Re: Parallel copy

From: vignesh C <vignesh21(at)gmail(dot)com>
To: Amit Kapila <amit(dot)kapila16(at)gmail(dot)com>
Cc: Bharath Rupireddy <bharath(dot)rupireddyforpostgres(at)gmail(dot)com>, Rafia Sabih <rafia(dot)pghackers(at)gmail(dot)com>, Ashutosh Sharma <ashu(dot)coek88(at)gmail(dot)com>, Andres Freund <andres(at)anarazel(dot)de>, Robert Haas <robertmhaas(at)gmail(dot)com>, Ants Aasma <ants(at)cybertec(dot)at>, Tomas Vondra <tomas(dot)vondra(at)2ndquadrant(dot)com>, Alastair Turner <minion(at)decodable(dot)me>, Thomas Munro <thomas(dot)munro(at)gmail(dot)com>, PostgreSQL Hackers <pgsql-hackers(at)lists(dot)postgresql(dot)org>
Subject: Re: Parallel copy
Date: 2020-07-16 17:13:51
Message-ID: CALDaNm2yhZQX57PTqOoWN2bgkXzK=OgAyJAB=bN6HZMJVXUMjg@mail.gmail.com
Views: Raw Message | Whole Thread | Download mbox | Resend email
Thread:
Lists: pgsql-hackers

Thanks for the comments Amit.
On Wed, Jul 15, 2020 at 10:34 AM Amit Kapila <amit(dot)kapila16(at)gmail(dot)com> wrote:
>
> Few comments:
> ====================
> 0001-Copy-code-readjustment-to-support-parallel-copy
>
> I am not sure converting the code to macros is a good idea, it makes
> this code harder to read. Also, there are a few changes which I am
> not sure are necessary.
> 1.
> +/*
> + * CLEAR_EOL_FROM_COPIED_DATA - Clear EOL from the copied data.
> + */
> +#define CLEAR_EOL_FROM_COPIED_DATA(copy_line_data, copy_line_pos,
> copy_line_size) \
> +{ \
> + /* \
> + * If we didn't hit EOF, then we must have transferred the EOL marker \
> + * to line_buf along with the data. Get rid of it. \
> + */ \
> + switch (cstate->eol_type) \
> + { \
> + case EOL_NL: \
> + Assert(copy_line_size >= 1); \
> + Assert(copy_line_data[copy_line_pos - 1] == '\n'); \
> + copy_line_data[copy_line_pos - 1] = '\0'; \
> + copy_line_size--; \
> + break; \
> + case EOL_CR: \
> + Assert(copy_line_size >= 1); \
> + Assert(copy_line_data[copy_line_pos - 1] == '\r'); \
> + copy_line_data[copy_line_pos - 1] = '\0'; \
> + copy_line_size--; \
> + break; \
> + case EOL_CRNL: \
> + Assert(copy_line_size >= 2); \
> + Assert(copy_line_data[copy_line_pos - 2] == '\r'); \
> + Assert(copy_line_data[copy_line_pos - 1] == '\n'); \
> + copy_line_data[copy_line_pos - 2] = '\0'; \
> + copy_line_size -= 2; \
> + break; \
> + case EOL_UNKNOWN: \
> + /* shouldn't get here */ \
> + Assert(false); \
> + break; \
> + } \
> +}
>
> In the original code, we are using only len and buffer, here we are
> using position, length/size and buffer. Is it really required or can
> we do with just len and buffer?

[Data records]
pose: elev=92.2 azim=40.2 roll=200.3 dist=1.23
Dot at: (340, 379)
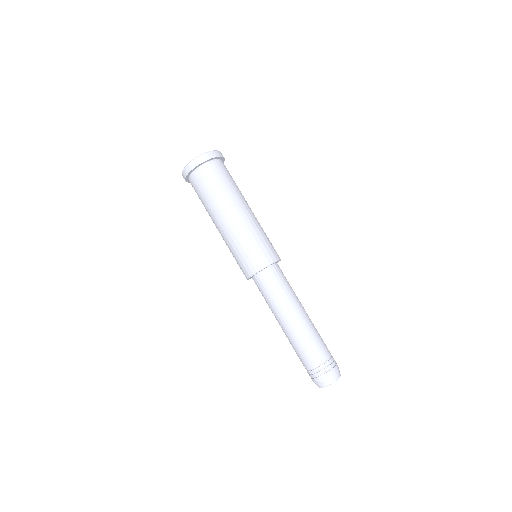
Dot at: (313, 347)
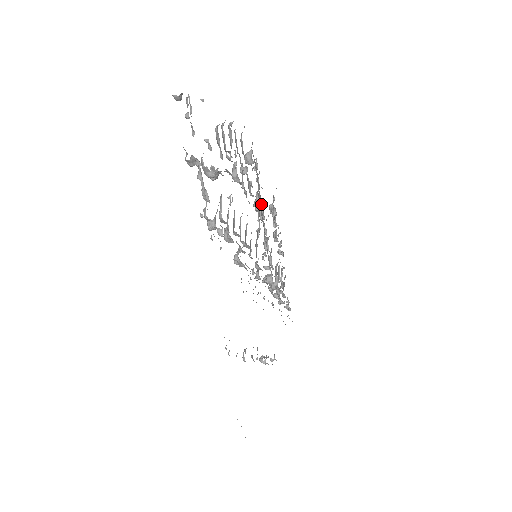
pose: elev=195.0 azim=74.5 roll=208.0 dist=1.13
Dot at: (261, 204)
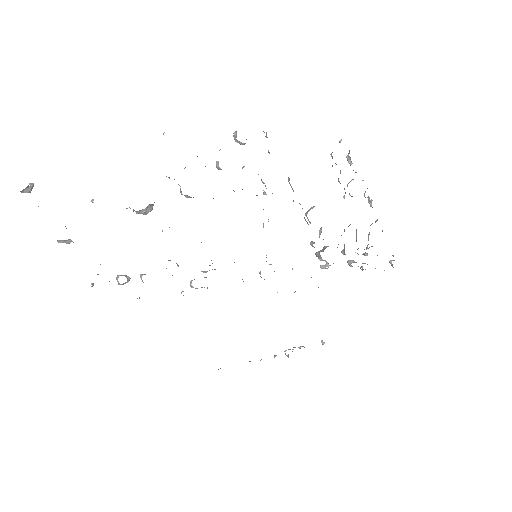
Dot at: occluded
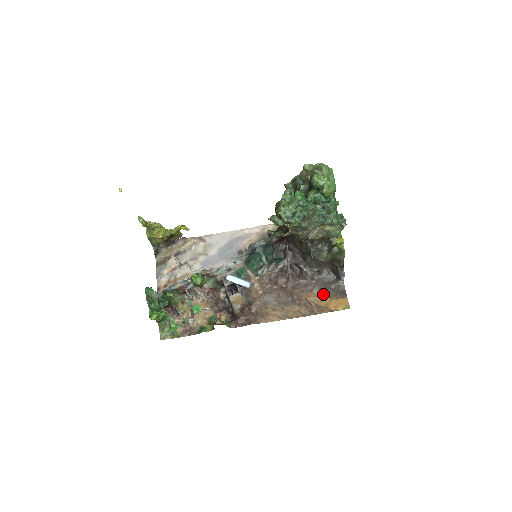
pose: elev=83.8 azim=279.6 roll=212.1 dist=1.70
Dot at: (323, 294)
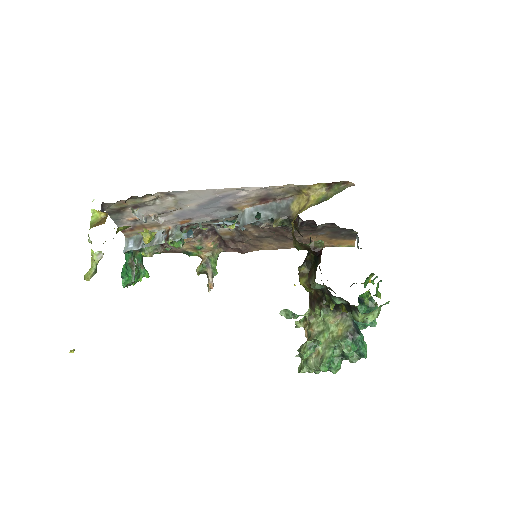
Dot at: (330, 237)
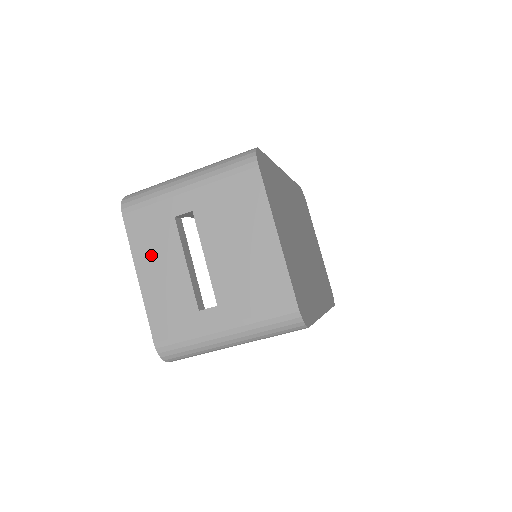
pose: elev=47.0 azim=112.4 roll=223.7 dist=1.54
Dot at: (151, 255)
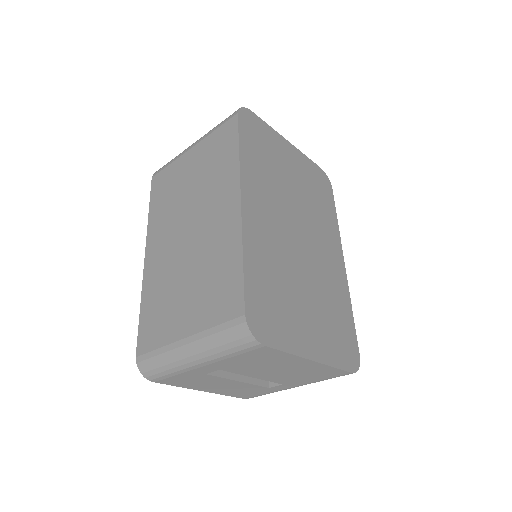
Dot at: (204, 386)
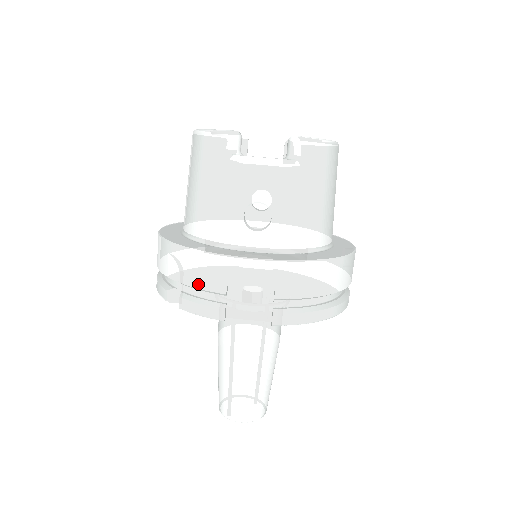
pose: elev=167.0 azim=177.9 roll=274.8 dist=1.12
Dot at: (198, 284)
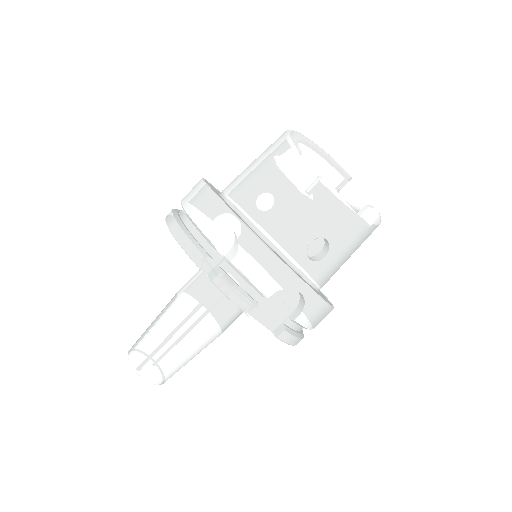
Dot at: (250, 276)
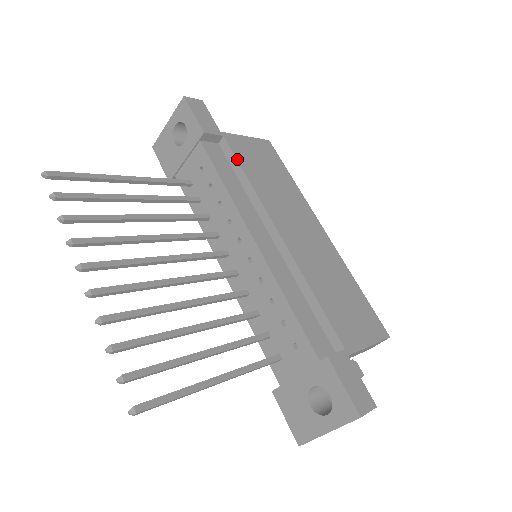
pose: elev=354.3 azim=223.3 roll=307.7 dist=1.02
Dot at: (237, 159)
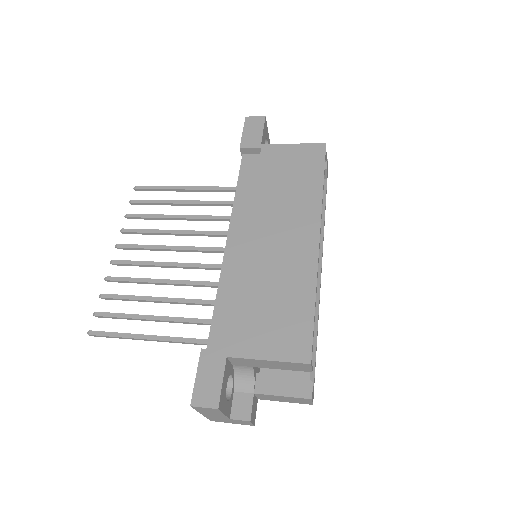
Dot at: (258, 169)
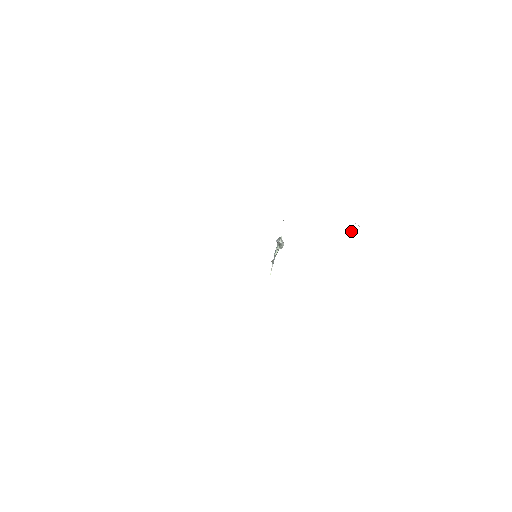
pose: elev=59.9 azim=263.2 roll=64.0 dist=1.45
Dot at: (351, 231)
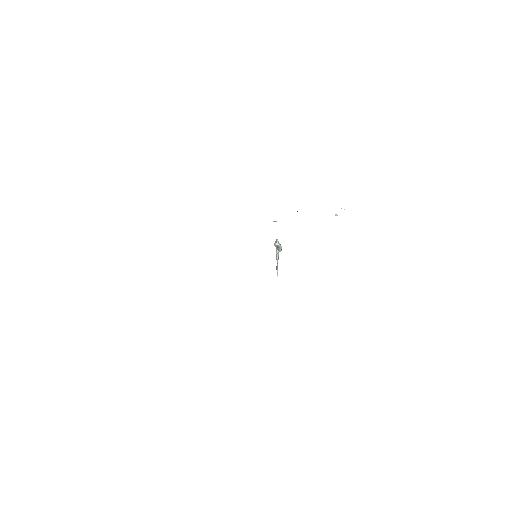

> Exercise brief: In the parallel copy message, what objection does the quoted review raise to converting the code to macros?

> Written solution: It makes the code harder to read.